Philosophy students explored methods of sustainable living on a winter trip to Germany.

A group of students and professors in front of snow-covered trees Students and professors atop a mountain in Germany’s Black Forest.

Written by: Madeline Marriott, MA ’26

Published: February 26, 2026

Total reading time: 3 minutes

A group of philosophy students from Saint Joseph’s University headed to Germany over winter break to examine different methods of sustainable living. 

The trip was the culmination of a semester’s worth of philosophical discussions in PHL 344: A Good Life with Associate Professor of Philosophy James C. Hebbeler, PhD. Students spent the fall semester reading the work of philosophers, from Plato to Axel Honneth, who deal with questions of morality, freedom and what it means to live a good life. 

“We start to think broadly about not just the relationships of people to one another, but between people and the institutions that are involved in their lives and between people and nature,” Hebbeler explains. “The relationship between humans and the environment is so often framed as an instrumental one: We should take care of the environment, or else there won’t be one left for us. We talk about that, but we also talk about thinking of nature as a good in itself.” 

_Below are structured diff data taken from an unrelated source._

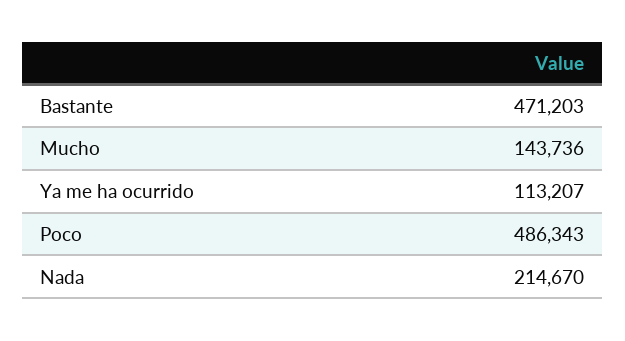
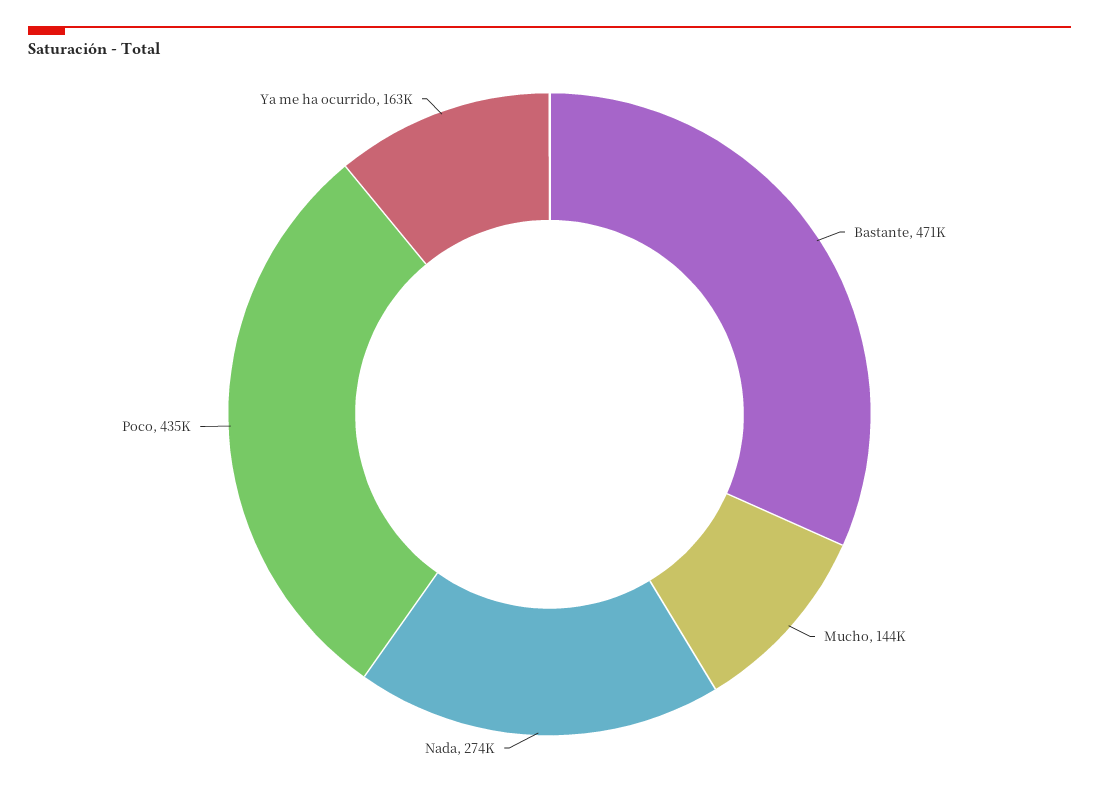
  {
    "Bastante": 471203,
    "Mucho": 143736,
-   "Ya me ha ocurrido": 113207,
+   "Ya me ha ocurrido": 163000,
-   "Poco": 486343,
+   "Poco": 435000,
-   "Nada": 214670
+   "Nada": 274000
  }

The class trip to Germany sees these tenets put into action. The group spent the first leg of the trip in Freiburg, a city in the Black Forest of southwest Germany. There, in addition to some traditional sightseeing, they toured two farms with different agricultural practices and spent a day in Vauban, a district in Freiburg known internationally as a “Green City.” 

The area was a headquarters for French troops from World War II to the end of the Cold War. When these troops left, the city government created a sustainable community featuring minimal motor vehicles, green spaces and passive houses, or homes that create as much energy as they consume.

“The city government could have sold the land to a developer, but instead, they got together with citizens and building groups and allowed them to design the neighborhood to meet the needs that were most important to them,” Hebbeler explains. “It’s a model for how institutions can reflect the values of the people rather than profit being the driving force.”

This really showed me that there are other alternatives and sustainable ways of living that are feasible and are still good lives.

Nicole Bowen, BS ’26

Students were encouraged to consider ways of life that differed from social and political norms of the United States.

“In the U.S, it’s made to seem like living in harmony with nature and living sustainably is impossible, but it’s not like that in other cultures or in other countries,” says Nicole Bowen, BS ’26, who attended the trip. “This really showed me that there are other alternatives and sustainable ways of living that are feasible and are still good lives.” 

The trip also included stops in Tübingen and Frankfurt where they toured additional sustainable infrastructure. 

“So much of the course and the trip was geared toward thinking creatively about environmental problems and pressing issues like climate change, fuel use and heating and cooling,” says Joseph A. Corabi, PhD, the chair of the philosophy department who led the trip alongside Hebbeler. “It aligns with our Laudato Si’ initiative and it expands their horizons to see what other possibilities are out there for our future.”